French businessman (born 1964)

Antoine Bernard de Saint-Affrique is a French businessman. He was appointed CEO of the Danone group in May 2021. His family name is Bernard de Saint-Affrique, sometimes abbreviated to de Saint-Affrique, and his given name is Antoine.

== Family name origin ==
His ancestor Louis Bernard, born in Valleraugue in 1771 and the son of a protestant pastor, held positions in the military administration under the First French Empire: he was military intendant of the guard of the Kingdom of Naples in 1806, and inspector of reviews in 1815. He was made Baron of the Empire by Joseph Bonaparte, King of Naples, in 1807, and this title was confirmed under the Bourbon Restauration in 1819 and 1821. He was authorized in 1819 to "regularly join to his name that of "de Saint-Affrique".

== Life ==
=== Youth ===
Antoine de Saint-Affrique was born in December 1964. He graduated from the ESSEC business school. In 1987-1988, he did his military service in the French Navy, of which he became a Reserve Officer.

=== Career ===
Most of his career was spent at Unilever, where he held various marketing positions from 1989 to 1997. One of his first assignments was to increase sales of Sanogyl and Signal toothpaste brands.

He then spent three years at Danone, where he was marketing director of Liebig Maille-Amora.

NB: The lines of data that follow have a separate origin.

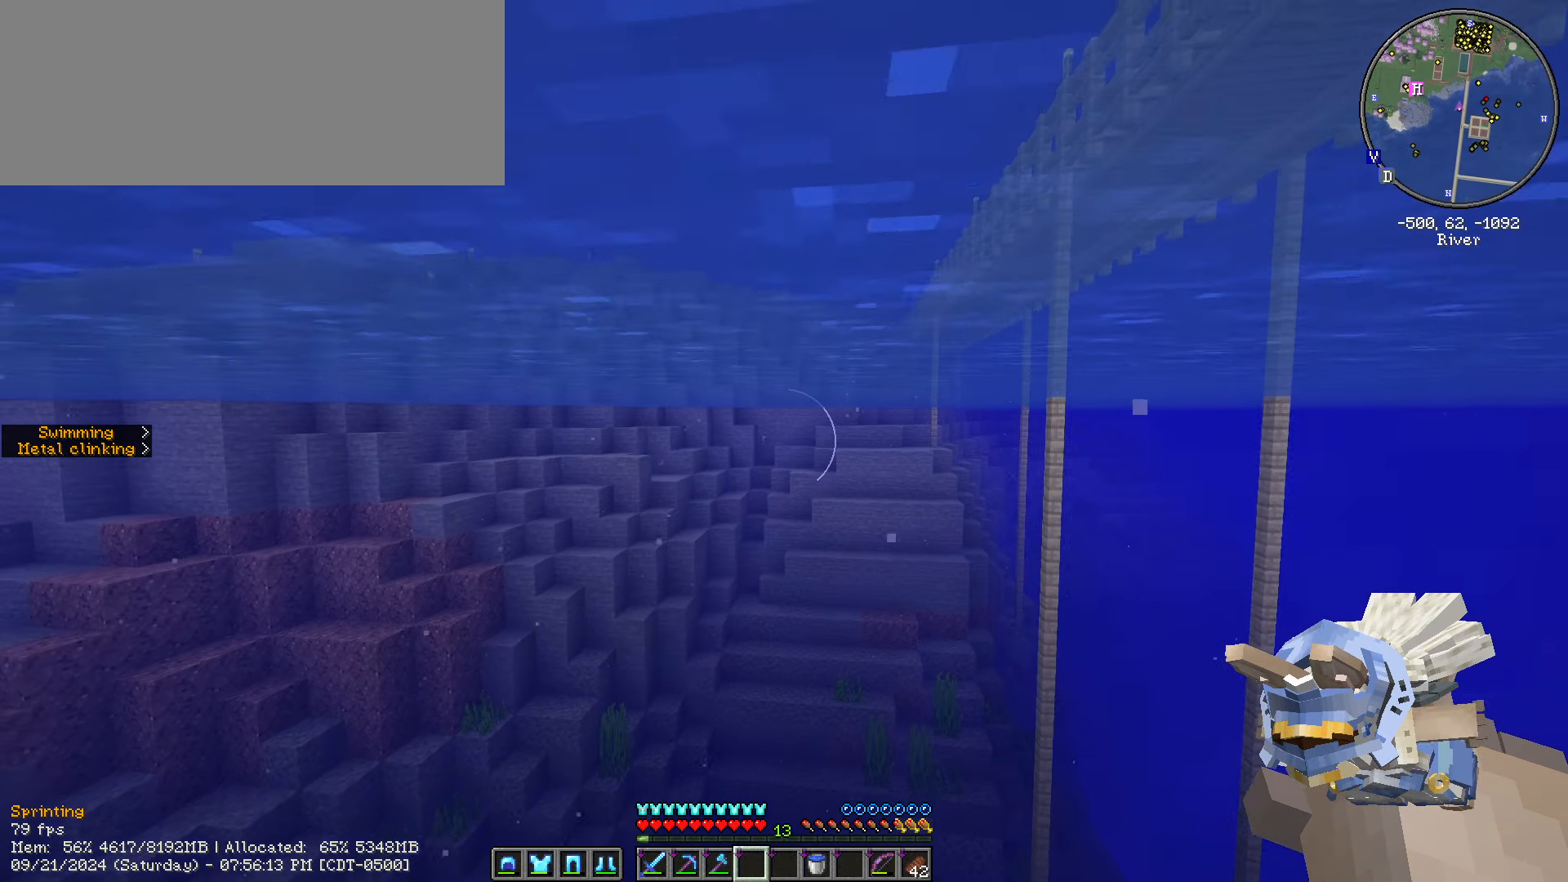
{"keys": ["ctrl_l", "w"], "mouse": [], "events": []}
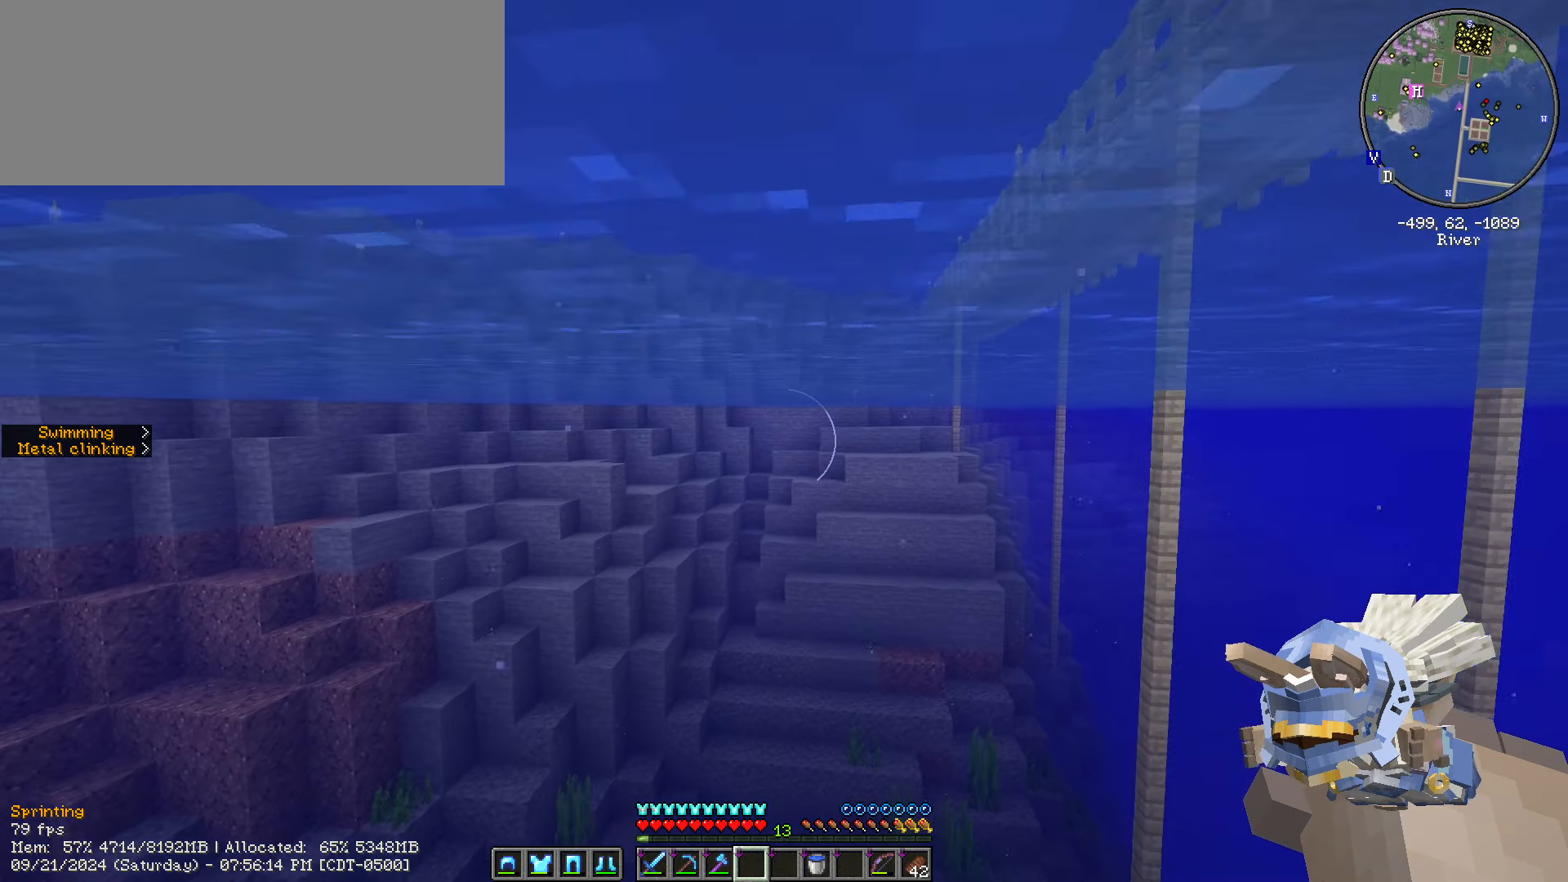
{"keys": ["ctrl_l", "d", "w"], "mouse": [], "events": [[317, "d", "down"]]}
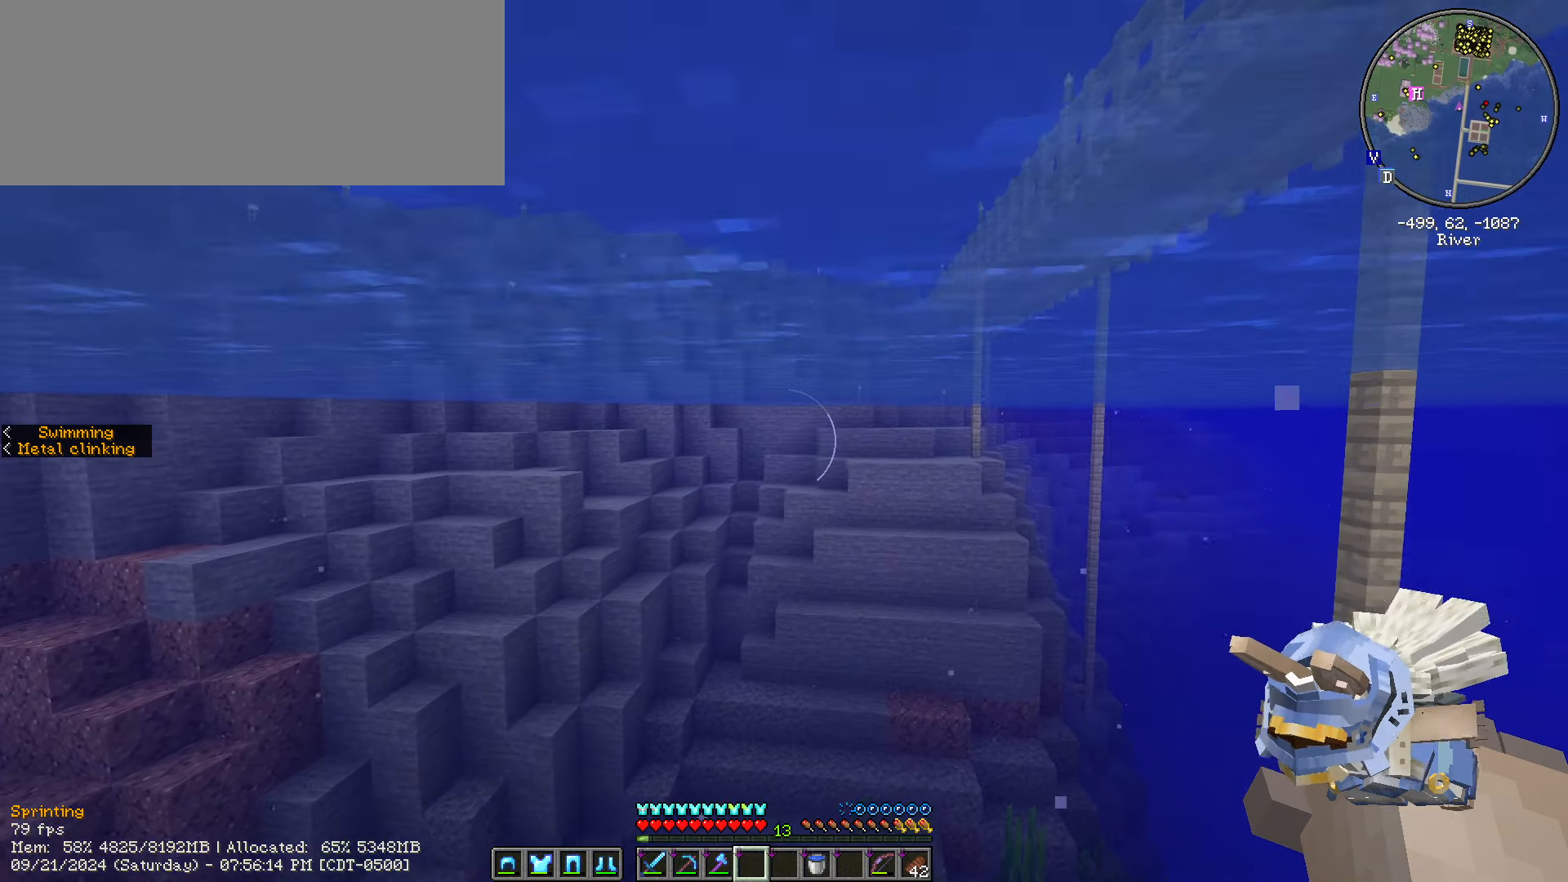
{"keys": ["ctrl_l", "d", "w"], "mouse": [], "events": []}
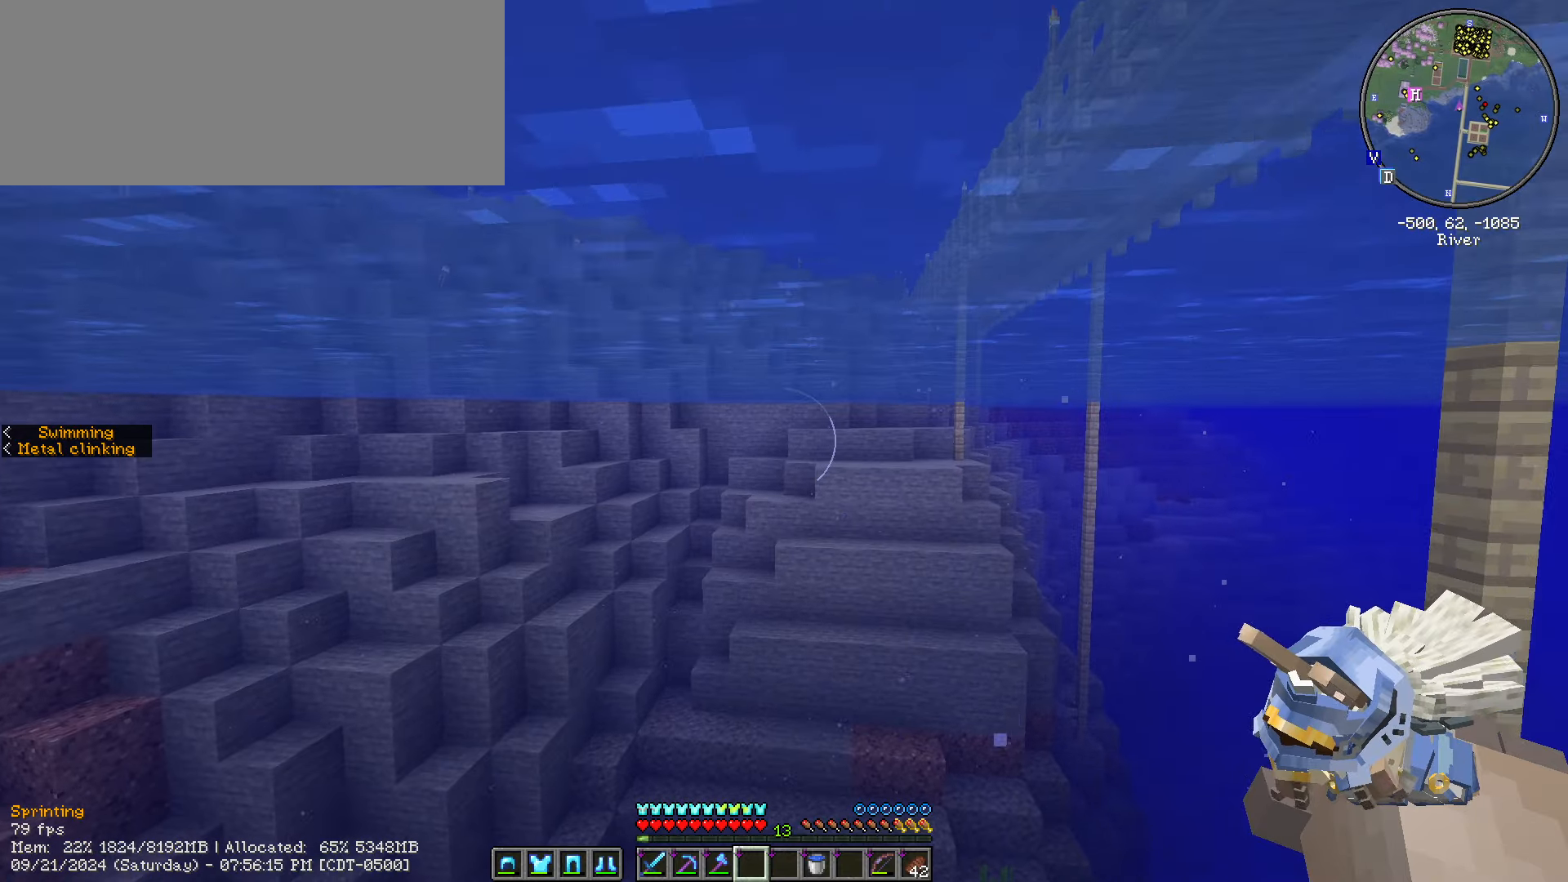
{"keys": ["ctrl_l", "d", "w"], "mouse": [], "events": [[34, "d", "up"], [234, "d", "down"]]}
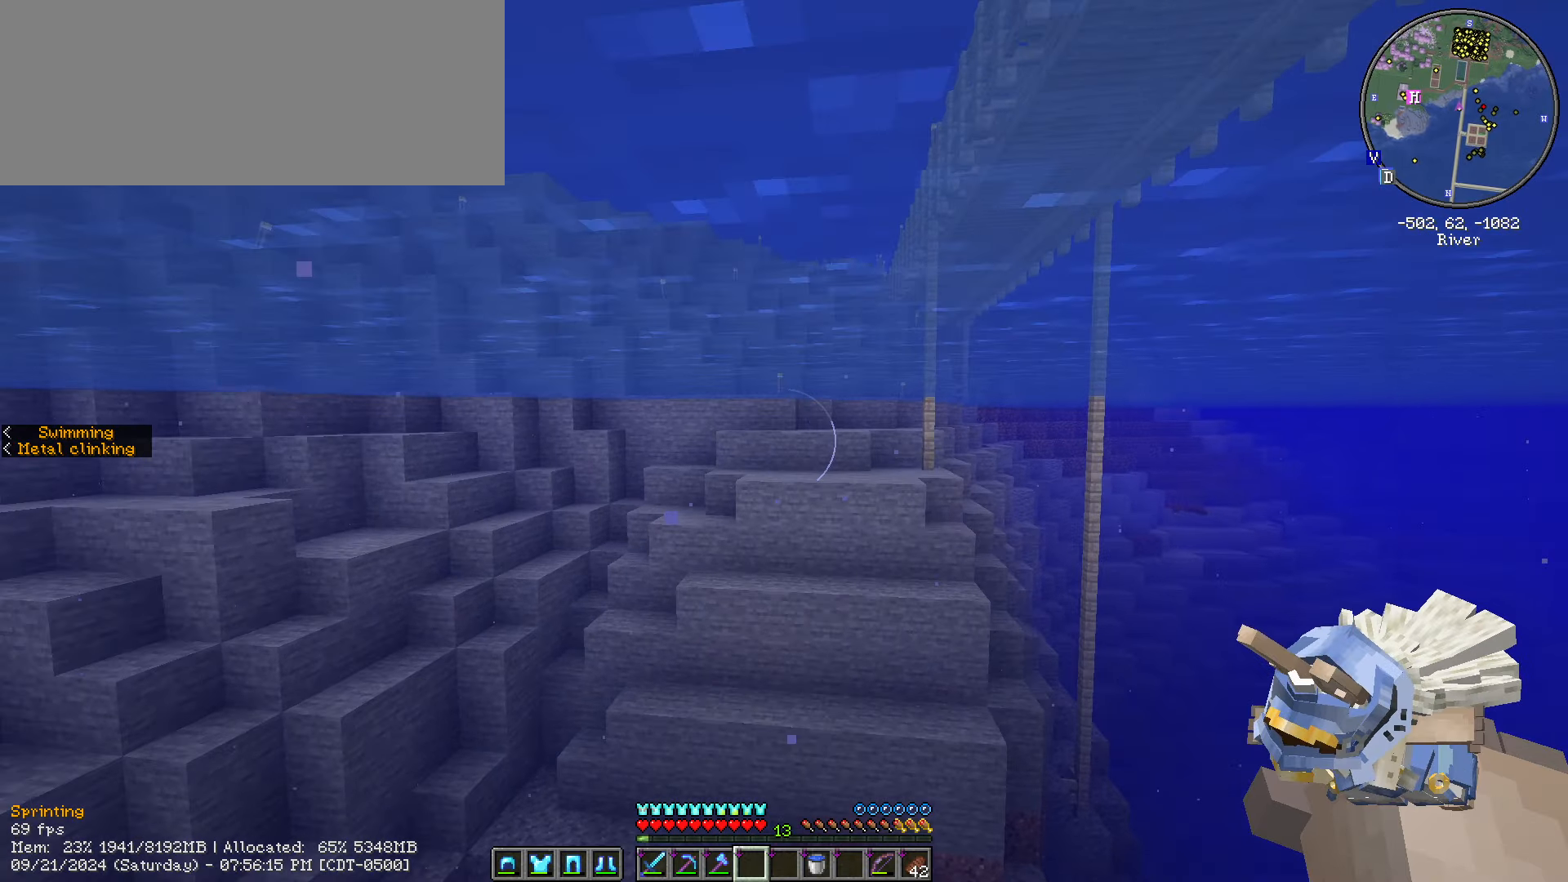
{"keys": ["ctrl_l", "w"], "mouse": [], "events": [[50, "d", "up"]]}
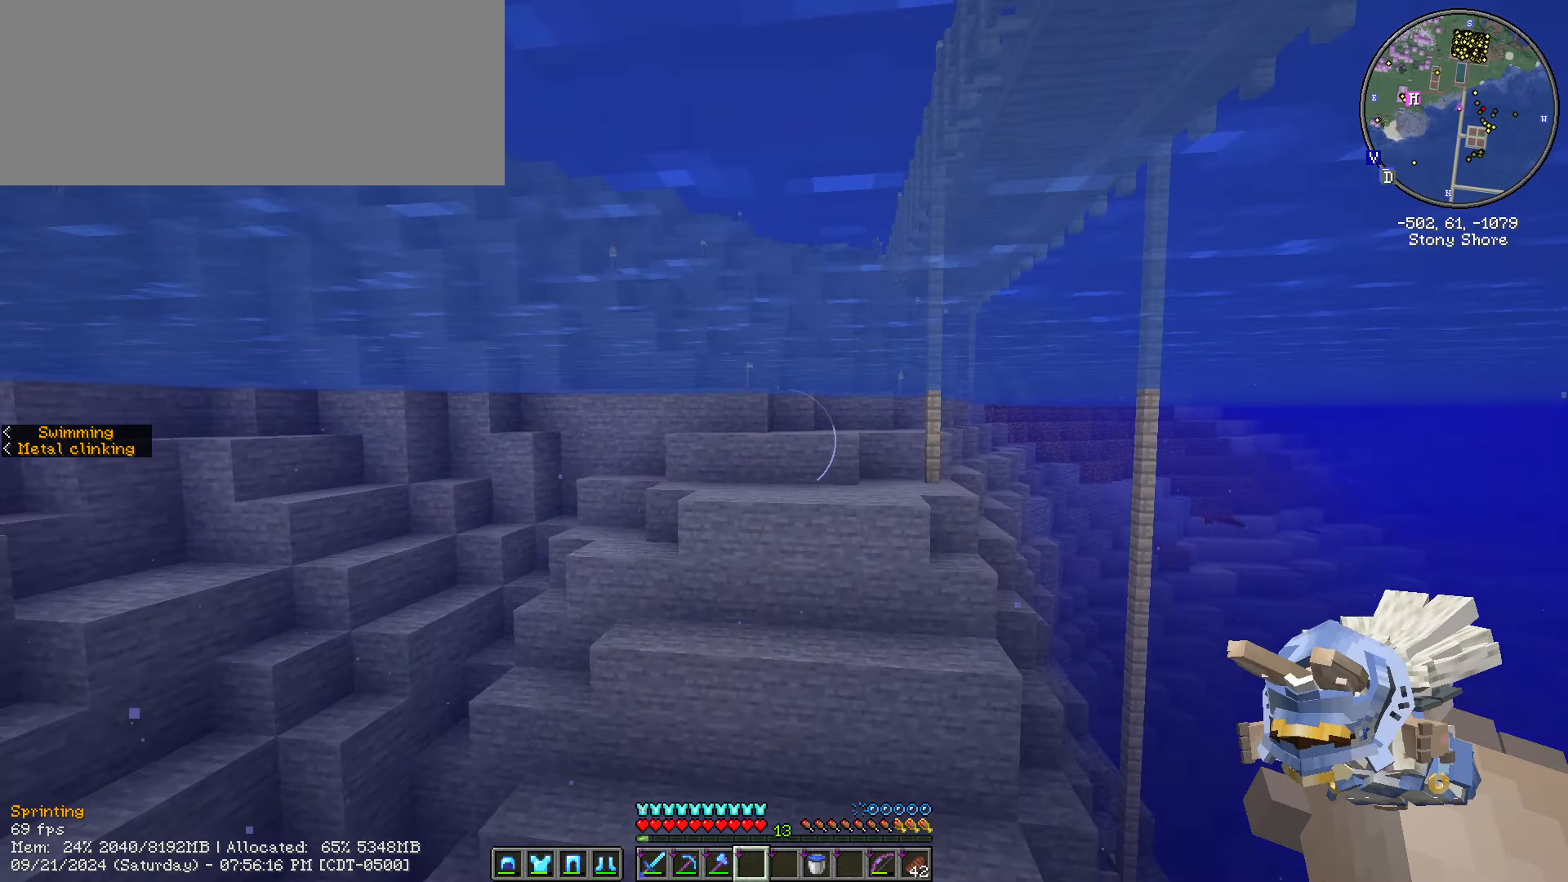
{"keys": ["ctrl_l", "w"], "mouse": [], "events": []}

Back at Unilever from 2000 to 2003, he was European Director of the sauces and condiments business, then from 2003 to 2005 the CEO of the Unilever subsidiary covering Hungary, Croatia and Slovenia.

In 2005 he was appointed Vice President of the Unilever Group, member of the Executive Committee for Europe and responsible for all of the Group's activities in Eastern Europe. In 2009 he was appointed Executive Vice President of Unilever and in 2011 President of Unilever's food business. These various positions led him to reside in the Netherlands and then in England, where Unilever's offices and headquarters are located.

In 2015, he was appointed chairman and CEO of Barry Callebaut, Europe's leading cocoa processor and chocolate manufacturer. During his tenure, the Swiss chocolate maker's share price almost doubled, a success he attributes to Barry Callebaut's strategy of sustainability.

In May 2021, he was appointed Chief Executive Officer of the Danone Group, effective in September 2021.

=== Other responsibilities ===
Antoine Bernard de Saint-Affrique is an independent director of Essilor International. He is also a member of the Board of Directors of Burberry Group Plc and the Swiss-American Chamber of Commerce.

== Family ==
Antoine Bernard de Saint-Affrique is married to Carole and has four children.

==Compensation==
In 2021, as the CEO and member of the executive committee of Barry Callebaut AG, the total compensation of Antoine Bernard de Saint-Affrique was $7 million.